Tuesday, July 28, 2009

Miami Herald 'misleading' its readers?

Jim Savage

Is The Herald "misleading" its readers?

That's what one former Miami Herald editor says about the paper's recent obfuscation of the facts surrounding the complaint lodged against Herald Guantanamo reporter Carol Rosenberg by a navy commander.

Broward-Palm Beach New Times blogger Bob Norman reports that former Herald investigations editor Jim Savage has posted a scathing broadside regarding the paper's lack of a full accounting on the Rosenberg story on a Herald alumni email chain:
I thought it was appalling that The Herald's brief story headlined "Reporter Accused of Sexual Harassment" did not even attempt to provide a response from Carol Rosenberg. And worse, it never described the accusations, which, in my opinion, involve language issues, not sexual harassment.

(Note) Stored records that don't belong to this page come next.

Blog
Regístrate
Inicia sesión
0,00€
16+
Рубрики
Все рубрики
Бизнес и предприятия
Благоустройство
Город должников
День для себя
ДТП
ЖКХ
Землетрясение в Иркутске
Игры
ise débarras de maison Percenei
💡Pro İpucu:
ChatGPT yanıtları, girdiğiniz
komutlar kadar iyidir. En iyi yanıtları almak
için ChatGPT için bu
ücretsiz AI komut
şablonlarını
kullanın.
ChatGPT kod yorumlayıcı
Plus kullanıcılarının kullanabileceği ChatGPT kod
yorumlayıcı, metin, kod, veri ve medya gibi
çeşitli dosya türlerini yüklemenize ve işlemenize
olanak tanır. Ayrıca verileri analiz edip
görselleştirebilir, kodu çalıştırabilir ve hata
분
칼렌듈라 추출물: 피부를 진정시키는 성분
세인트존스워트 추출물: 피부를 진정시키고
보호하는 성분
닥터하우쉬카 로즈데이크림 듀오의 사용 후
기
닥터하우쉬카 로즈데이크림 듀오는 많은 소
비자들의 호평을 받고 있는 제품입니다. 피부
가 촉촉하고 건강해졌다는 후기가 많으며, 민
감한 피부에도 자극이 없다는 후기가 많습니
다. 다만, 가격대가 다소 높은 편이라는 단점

A number of women have been accused in the past of sexual harassment, using their positions to seek sexual favors from fellow workers, men and women.

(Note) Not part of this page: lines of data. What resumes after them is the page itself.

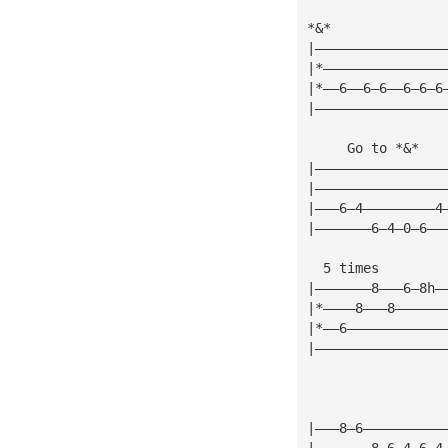
*&*
|————————————————
|*———————————————
|*——6——6—6——6—6—6
|————————————————
     Go to *&*
|————————————————
|————————————————
|———6—4—————————4
|———————6—4—0—6——
  5 times
|———————8———6—8h—
|*————8———8——————
|*——6————————————
|————————————————
|———8—6——————————
|———————8—6—4—6—4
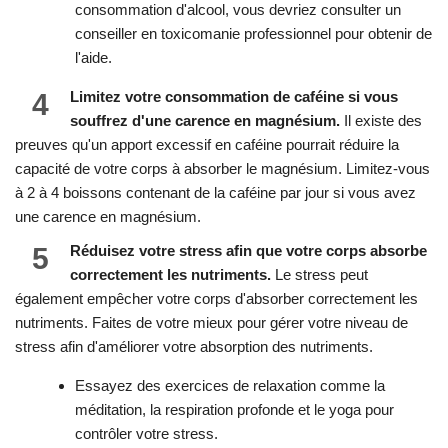
consommation d'alcool, vous devriez consulter un
conseiller en toxicomanie professionnel pour obtenir de
l'aide.
4
Limitez votre consommation de caféine si vous
souffrez d'une carence en magnésium.
Il existe des
preuves qu'un apport excessif en caféine pourrait réduire la
capacité de votre corps à absorber le magnésium. Limitez-vous
à 2 à 4 boissons contenant de la caféine par jour si vous avez
une carence en magnésium.
5
Réduisez votre stress afin que votre corps absorbe
correctement les nutriments.
Le stress peut
également empêcher votre corps d'absorber correctement les
nutriments. Faites de votre mieux pour gérer votre niveau de
stress afin d'améliorer votre absorption des nutriments.
Essayez des exercices de relaxation comme la
méditation, la respiration profonde et le yoga pour
contrôler votre stress.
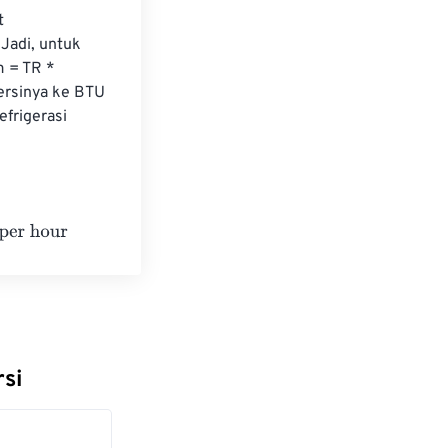
t 
Jadi, untuk 
 = TR * 
ersinya ke BTU 
frigerasi 
rsi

For both men and women, sexual harassment is a very serious allegation which can destroy careers.

I fear that Herald editors panicked when they learned that the Navy's letter of complaint against Carol had been released to other media. The resulting Herald story, in my humble opinion, qualifies as the single most misleading, inaccurate and damaging story published in recent years.
(Emphasis mine.)
This is not the first time the Herald has found itself in an ethical quagmire and it's not the first time Savage has criticized his former employer.

Four years ago Savage was one of over 500 journalists who spoke out against the Herald for the firing of columnist Jim DeFede.
Jim Savage, the Herald's retired investigations editor who supervised Fiedler's Gary Hart coverage, said DeFede's conduct has to be weighed against a lack of criminal intent.

Like some others, Savage saw the firing as a rash decision in a moment of crisis.

"I would not have made such a momentous decision when they were literally cleaning up the blood from the lobby floor," Savage said.
Perhaps what the Herald needs now - more than ever - are a few more editors like Savage, and few less like current editor Anders Gyllenhaal.